Restlessly dreaming of gathered poets
Chatting
At picnic tables by a summer sea,
None of them recognizable to me,
Neither
As renowned, though they were, nor as my friends,
I heard talk of an annual contest.
The theme
This year was to be, "static wall painting."
Ooh, in the dream I believed I could win.
Asleep,
I asked the head poet, "There's how much time?"
"You've got twenty-two minutes," he told me.
Fine. Good.
I don't give a damn about revision
Anyway. I'm on it. What's my angle?
I know.
Night Gallery. The Escape Route. That one.
Trapped in hospital beds at seven
Watching
Various unravellings of the mind
On black-&-white televisions, twelve feet
Distant
And above the foot of each high-barred bed,
The occasional nurse for a remote,
I caught
My first whiff of Rod Serling and horror.
I didn't understand that much of it.
A man
Who had done bad things was a visitor
At a museum where he would linger
Fondly
In front of a bucolic oil painting.
When the good guys were on to him he fled
Back there,
Bowing his head and fervently praying
To escape into the happy landscape.
He did.
Sort of. When the Nazi hunters got there
He had vanished and they never found him.
He screamed
Forever from a crucifixion scene
That the docents had hung up, replacing,
That day,
The lovely landscape that hung there before.

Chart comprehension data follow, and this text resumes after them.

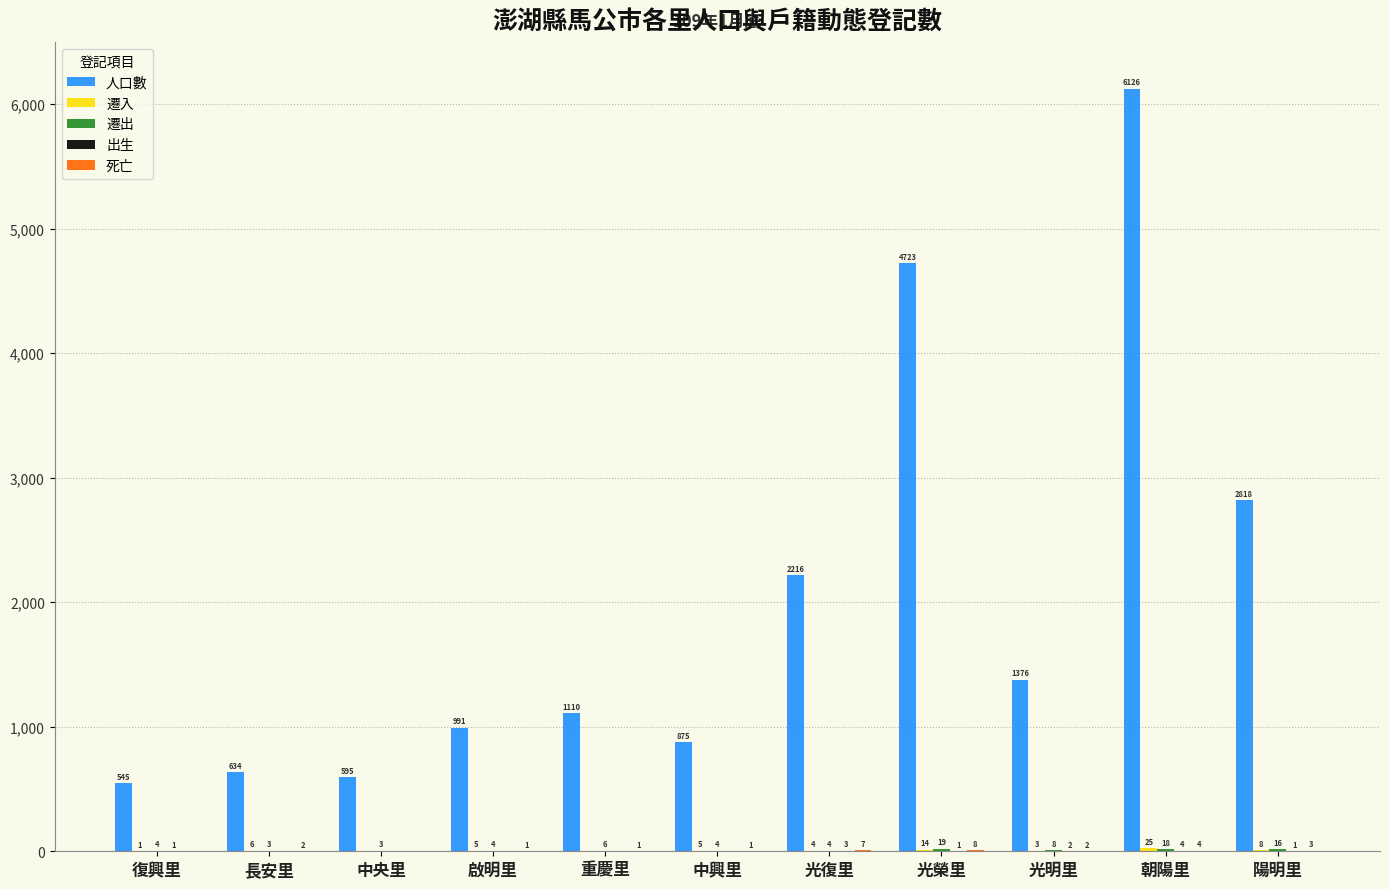

Which series has the largest total across all categories?

人口數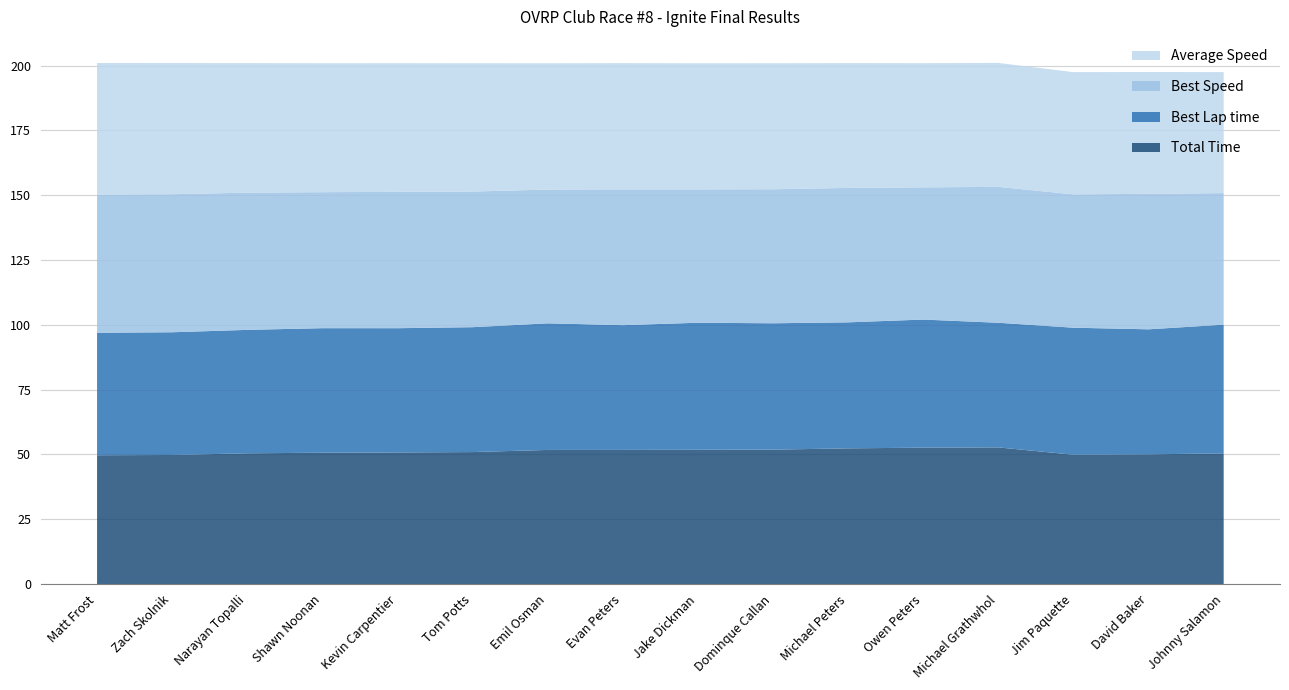

What is the minimum value for Total Time?

49.7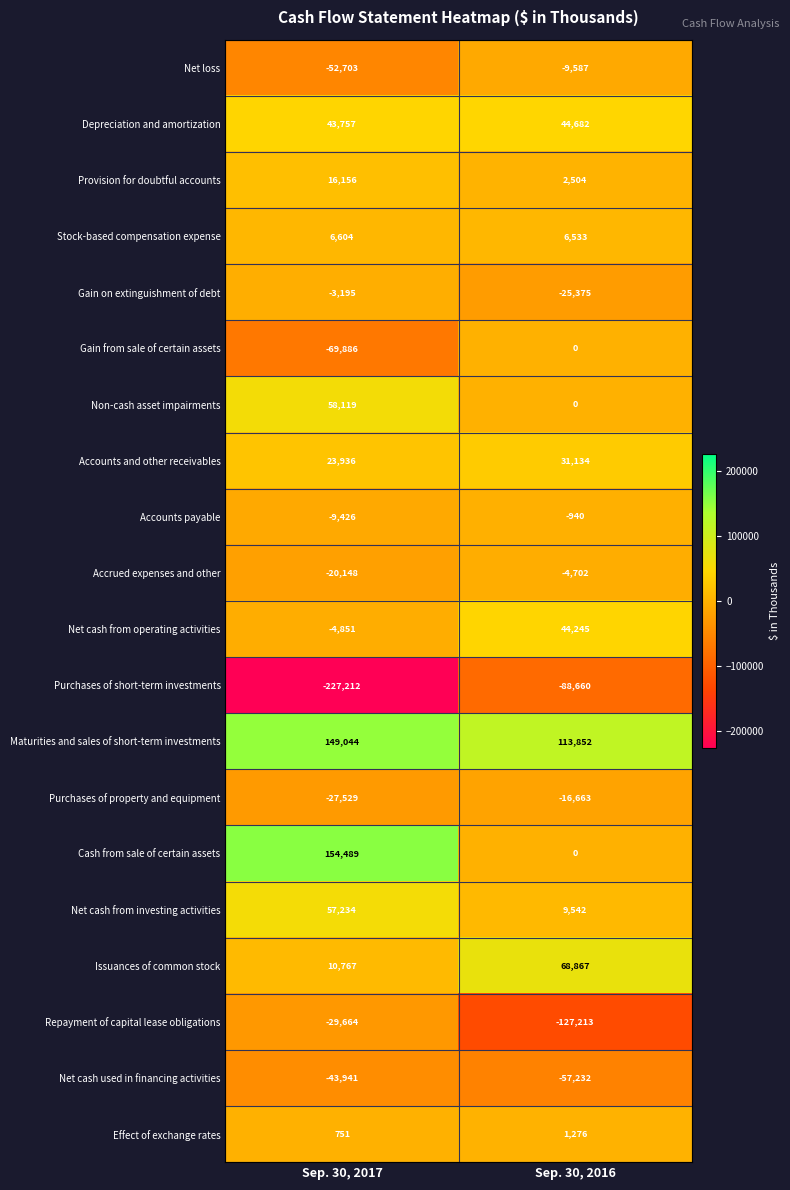

What is the average value of the Maturities and sales of short-term investments series?

131448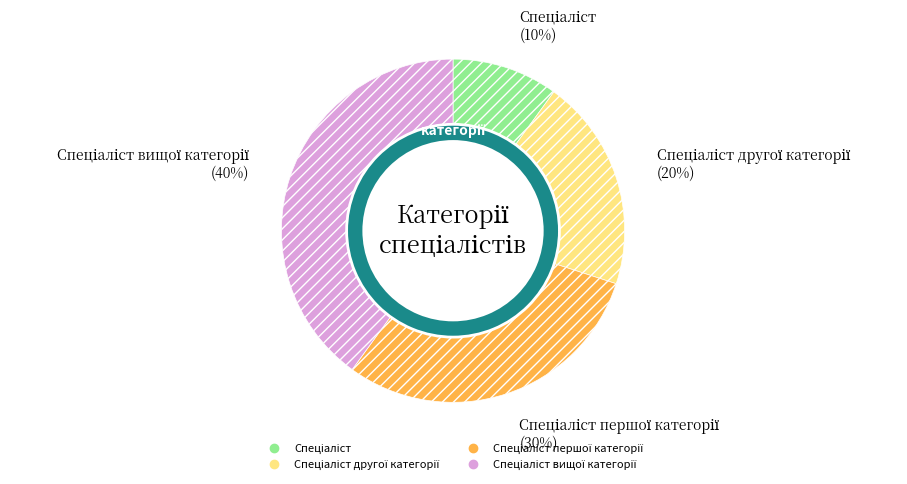

To the nearest percent, what is the average slice percentage?

25%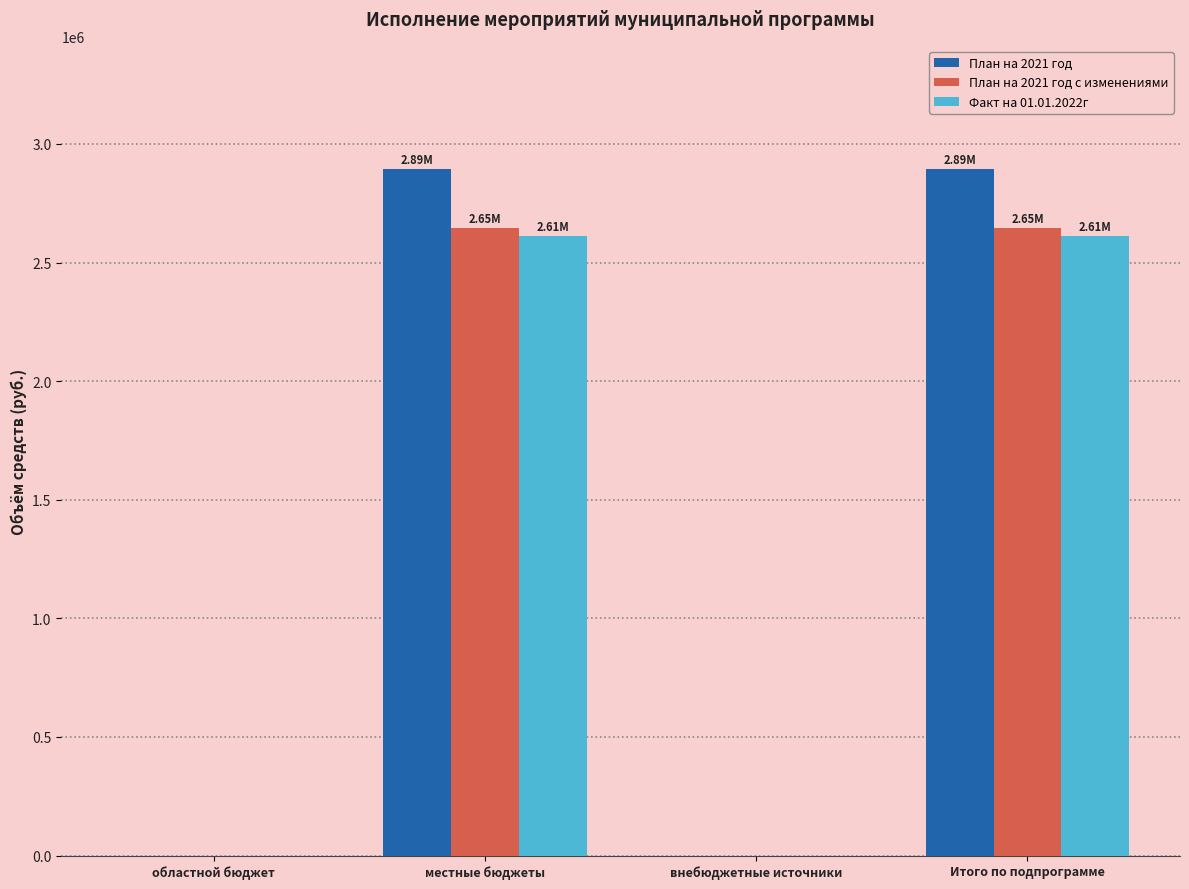

How many data points in Факт на 01.01.2022г are above 2611369?

2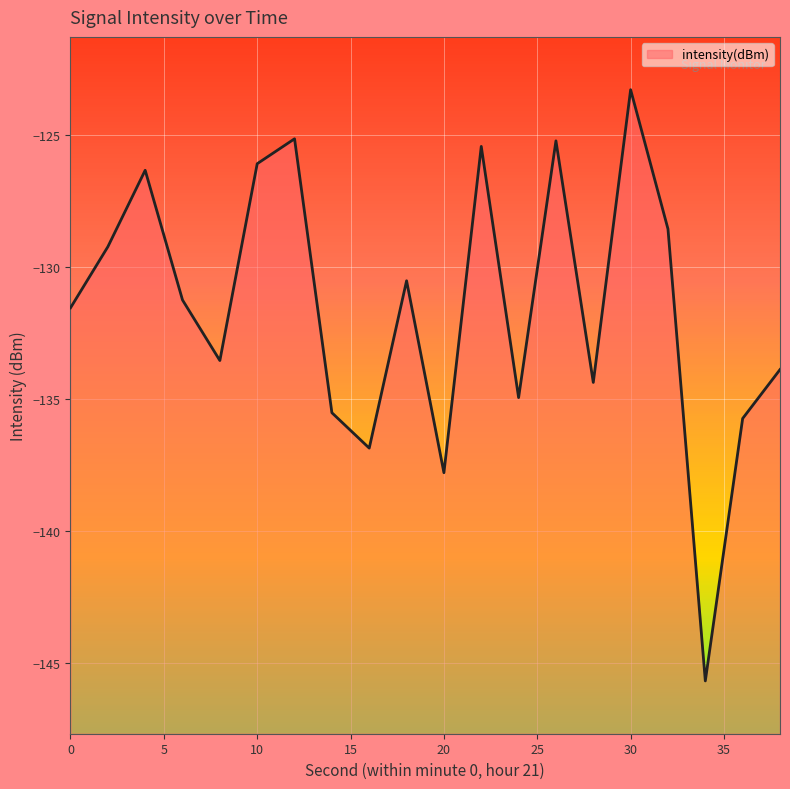

Which label corresponds to the smallest value in the chart?

34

The last scene was a close up of the man's
Painted
Horrified, howling face staring at me.
Yes, I whispered to another poet
Licking
Crumbs from the table where I scribbled, yes,
This will be perfect. Get it? The static
Painting,
The TV hanging its heavy grey head
From the wall while the boy lies trapped in bed
Afraid?
The poet licked up the last crumb and grinned.